Constance Wu (Fresh Off the Boat) and Henry Golding (a newcomer, previously a TV presenter) star in this tale of: the intrigues of old–money families in Singapore (the titular “crazy rich Asians”) and how an American–born Chinese woman navigates their world, entirely foreign to hers.

“Asians” is in the title of the book, so you might think that of course the movie’s cast will be mostly (if not completely) Asian. Historically, though, simply describing or depicting a character as Asian in the source material hasn’t been enough to get an Asian actor cast to play the character in Hollywood’s live–action adaptations: consider the recent cases of Aang (Noah Ringer) in The Last Airbender, the Ancient One (Tilda Swinton) in Doctor Strange and the titular character of Ghost in the Shell (Scarlett Johansson).
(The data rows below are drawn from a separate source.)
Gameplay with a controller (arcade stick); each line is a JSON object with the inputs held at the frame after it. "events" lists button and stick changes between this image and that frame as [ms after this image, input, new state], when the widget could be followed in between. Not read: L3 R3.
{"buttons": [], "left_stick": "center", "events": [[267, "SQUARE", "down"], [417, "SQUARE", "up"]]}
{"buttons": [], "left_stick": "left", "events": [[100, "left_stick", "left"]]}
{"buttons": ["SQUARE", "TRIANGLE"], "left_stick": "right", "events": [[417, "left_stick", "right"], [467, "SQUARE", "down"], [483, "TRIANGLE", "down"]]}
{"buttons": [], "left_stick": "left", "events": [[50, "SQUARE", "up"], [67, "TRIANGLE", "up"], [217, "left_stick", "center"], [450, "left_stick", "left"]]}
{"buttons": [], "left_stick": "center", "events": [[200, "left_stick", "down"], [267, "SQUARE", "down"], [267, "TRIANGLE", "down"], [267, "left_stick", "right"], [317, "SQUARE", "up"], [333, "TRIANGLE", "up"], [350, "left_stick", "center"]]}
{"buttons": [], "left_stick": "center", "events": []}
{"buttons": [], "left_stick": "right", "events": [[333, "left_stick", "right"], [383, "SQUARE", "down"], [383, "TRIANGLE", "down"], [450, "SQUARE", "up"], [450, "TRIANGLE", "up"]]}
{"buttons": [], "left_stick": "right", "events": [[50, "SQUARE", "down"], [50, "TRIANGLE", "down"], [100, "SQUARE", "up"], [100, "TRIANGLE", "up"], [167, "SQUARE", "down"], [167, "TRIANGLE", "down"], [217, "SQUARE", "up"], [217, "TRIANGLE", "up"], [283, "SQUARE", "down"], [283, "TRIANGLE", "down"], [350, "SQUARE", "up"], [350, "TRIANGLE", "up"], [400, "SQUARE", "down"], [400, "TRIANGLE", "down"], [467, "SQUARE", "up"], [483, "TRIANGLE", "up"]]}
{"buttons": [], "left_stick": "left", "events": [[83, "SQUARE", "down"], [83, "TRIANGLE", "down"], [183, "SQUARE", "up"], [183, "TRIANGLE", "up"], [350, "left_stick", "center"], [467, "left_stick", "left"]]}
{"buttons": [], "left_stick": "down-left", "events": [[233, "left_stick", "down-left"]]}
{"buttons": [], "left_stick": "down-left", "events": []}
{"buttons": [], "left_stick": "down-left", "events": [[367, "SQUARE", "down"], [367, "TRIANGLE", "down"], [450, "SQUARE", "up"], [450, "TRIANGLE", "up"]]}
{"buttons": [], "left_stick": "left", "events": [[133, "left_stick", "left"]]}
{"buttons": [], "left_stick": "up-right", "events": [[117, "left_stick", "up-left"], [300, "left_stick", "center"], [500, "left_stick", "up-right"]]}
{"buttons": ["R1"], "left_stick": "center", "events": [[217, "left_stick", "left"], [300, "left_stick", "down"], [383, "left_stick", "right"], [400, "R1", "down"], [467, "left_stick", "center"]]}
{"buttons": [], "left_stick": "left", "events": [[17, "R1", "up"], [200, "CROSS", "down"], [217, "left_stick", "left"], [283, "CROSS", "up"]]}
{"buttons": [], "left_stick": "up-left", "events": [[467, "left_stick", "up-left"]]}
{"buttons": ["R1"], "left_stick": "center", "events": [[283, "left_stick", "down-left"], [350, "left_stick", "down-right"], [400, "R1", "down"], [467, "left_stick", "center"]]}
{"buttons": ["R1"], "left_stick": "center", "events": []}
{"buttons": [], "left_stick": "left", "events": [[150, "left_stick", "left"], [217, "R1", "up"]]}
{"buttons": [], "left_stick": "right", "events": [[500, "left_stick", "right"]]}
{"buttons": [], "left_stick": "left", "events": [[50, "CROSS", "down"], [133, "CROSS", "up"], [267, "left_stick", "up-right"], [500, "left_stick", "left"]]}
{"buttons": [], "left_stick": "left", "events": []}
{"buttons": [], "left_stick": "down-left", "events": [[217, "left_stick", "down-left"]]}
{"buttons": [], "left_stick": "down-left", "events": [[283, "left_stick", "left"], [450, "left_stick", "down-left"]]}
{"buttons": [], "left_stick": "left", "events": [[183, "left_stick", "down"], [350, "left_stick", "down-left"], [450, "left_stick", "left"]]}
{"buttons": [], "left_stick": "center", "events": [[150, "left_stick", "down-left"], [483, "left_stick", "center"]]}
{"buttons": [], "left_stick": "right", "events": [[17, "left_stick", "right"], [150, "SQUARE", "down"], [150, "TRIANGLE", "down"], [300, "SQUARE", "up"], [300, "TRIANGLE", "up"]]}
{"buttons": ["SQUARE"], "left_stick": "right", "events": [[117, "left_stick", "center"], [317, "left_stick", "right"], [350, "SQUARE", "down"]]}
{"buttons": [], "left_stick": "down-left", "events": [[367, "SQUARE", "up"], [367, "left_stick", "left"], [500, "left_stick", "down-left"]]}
All were East Asian, explicitly or implicitly, in their original iterations; all were played by Caucasian actors in their respective films.

Counterarguments often run the lines of: “the main character of Ghost in the Shell doesn’t look Japanese / isn’t even human / uses an assumed name.” These arguments, however, misunderstand the issue. The problem with whitewashing is as much so about accuracy as it is representation. Hollywood often ignores its social responsibility. Every child deserves to have favorite actors and characters who look like them, who let them know that they can be something, regardless of what society tells them about the color of their skin or the shape of their eyes. And on a more practical note, whitewashing narrows the already limited pool of reasonable, non–stereotypical roles available to non–white actors. (See Master of None for a crash course in the sorts of stereotypes that talented actors of color are often forced to play, if they want to eat.)

Kwan, to his fans’ delight, has directly addressed the latter issue in a Facebook post:

Three years ago I sat across a table from Nina Jacobson in LA and told her that my dream was to make "Crazy Rich Asians" a showcase for the amazingly talented actors of Asian descent from all over the world. Nina promised to make my dream come true and she kept her promise.

Crazy Rich Asians is a story that could have been dismissed (Crazy Rich White New Yorkers, after all, has been told many a time) or whitewashed (to be “less Asian” and “more marketable”)—but neither of those things happened. It’s an Asian story that’s being told on the big screen, featuring the big–name, all–Asian cast it merits.